Bien que la Côte d’Ivoire soit le premier producteur mondial de noix de cajou avec plus de 1,2 million de tonnes en 2023, la productivité reste faible : les rendements oscillent entre 450 et 550 kg par hectare, loin de la moyenne mondiale de 1 200 kg. Il est également urgent d’adopter des pratiques agricoles durables pour prévenir les critiques liées à la déforestation, comme ce fut le cas pour le cacao.
Sur le plan de la commercialisation, les contrôles inefficaces favorisent l’émergence d’un marché noir où des acheteurs peu scrupuleux exploitent les paysans en difficulté avec des prix dérisoires. Enfin, le financement bancaire de la filière reste insuffisant.
Comment minimiser ces impacts négatifs pour vos membres ?
Il est crucial d’assouplir les règles pour permettre aux coopératives d’intervenir sur toute la chaîne de valeur, notamment l’achat, l’exportation et la transformation. Nous croyons que la première transformation et la valorisation des sous-produits sont essentielles pour augmenter les revenus des producteurs.
Dans cette optique, dès mai 2025, nous lancerons un projet de transformation de proximité avec une approche innovante garantissant des revenus additionnels pour nos membres.
En quoi ce projet de transformation est-il innovant ?
Notre modèle repose sur une adhésion volontaire : les membres apportent une partie de leur récolte à l’unité de transformation, et sont payés après la vente des produits finis. Ce système garantit un approvisionnement continu en noix de cajou.
Selon des études, la transformation d’un kilogramme de noix en amande génère un bénéfice net de 300 à 350 FCFA. De ce montant, 43 % reviendront aux producteurs, 12 % à la coopérative et 45 % aux actionnaires souscripteurs. Cela représente un gain supplémentaire de 130 à 150 FCFA par kilogramme pour les producteurs.

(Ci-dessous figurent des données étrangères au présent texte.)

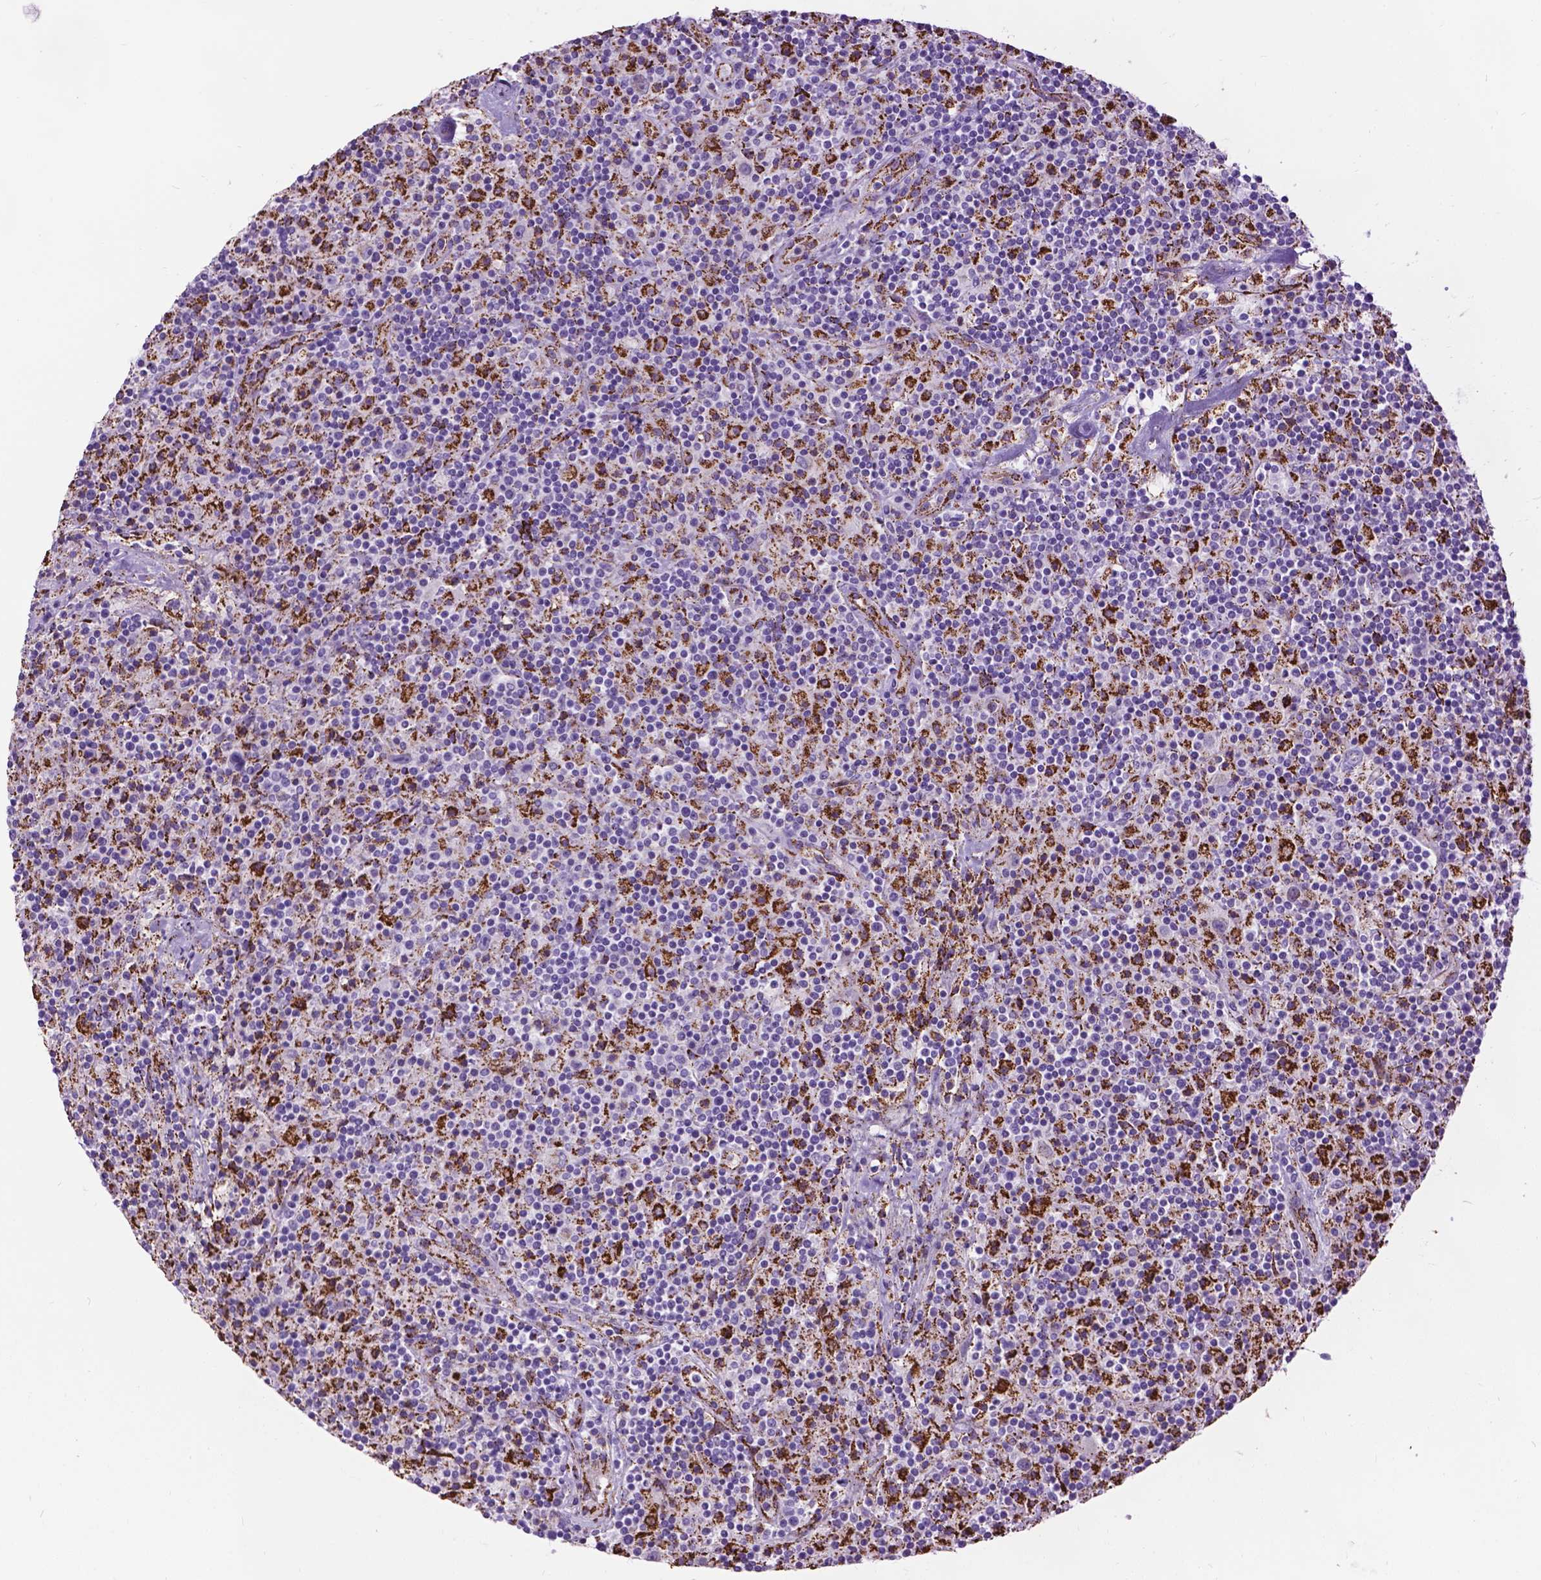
{"staining": {"intensity": "negative", "quantity": "none", "location": "none"}, "tissue": "lymphoma", "cell_type": "Tumor cells", "image_type": "cancer", "snomed": [{"axis": "morphology", "description": "Hodgkin's disease, NOS"}, {"axis": "topography", "description": "Lymph node"}], "caption": "This is an immunohistochemistry micrograph of Hodgkin's disease. There is no positivity in tumor cells.", "gene": "TMEM132E", "patient": {"sex": "male", "age": 70}}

Nous débuterons avec une capacité de 480 kg par jour, soit 72 tonnes en six mois, ce qui équivaut à 3 % de notre production.
Comment financez-vous cette initiative ?
Ce projet semi-industriel, d’un coût de 17,5 millions de FCFA, sera financé comme suit : 5,4 millions de FCFA seront mobilisés par les membres pour couvrir deux mois d’approvisionnement, tandis que 12,1 millions de FCFA, correspondant aux frais de fonctionnement et investissements, devront être collectés.
Deux options sont envisagées :
1. Faire appel à un investisseur privé contre une part de 45 % des bénéfices.
2. Lancer un financement participatif sous forme de 100 parts de 121 000 FCFA chacune, chaque part donnant droit à 0,45 % des bénéfices. La priorité de souscription sera accordée à nos membres.
Quel est le potentiel économique des sous-produits du cajou ?
La noix de cajou est une ressource riche et sous-exploitée. L’amande (25 %) est utilisée grillée ou dans l’industrie alimentaire, tandis que la coque (67 %) produit du CNLS, un baume précieux pour les industries chimique, aéronautique et automobile, ainsi que du tourteau utilisé pour fabriquer du charbon vert. La pomme de cajou, quant à elle, permet de produire du jus, de l’alcool, du vinaigre et même des mets locaux comme le « claclo ».
Nous souhaitons exploiter ces opportunités grâce à des équipements disponibles localement auprès du Centre de démonstration et de promotion des technologies.
Que prévoyez-vous en dehors de la campagne pour soutenir les producteurs ?
Nous poursuivrons la bancarisation des transactions pour permettre aux membres de mieux gérer leurs revenus et accéder à des microcrédits. En 2025, nous lancerons un programme de formation en gestion financière, épargne et diversification des revenus. Par ailleurs, notre caisse de solidarité offrira des aides ponctuelles, notamment en période de rentrée scolaire.
Avez-vous d’autres projets en vue ?
Nous envisageons le renouvellement des vergers pour augmenter les rendements et améliorer la qualité des récoltes, tout en encourageant les spéculations vivrières pour renforcer la sécurité alimentaire. Par ailleurs, des prix et équipements seront remis aux producteurs les plus méritants, et des infrastructures sociocommunautaires seront financées chaque début de campagne.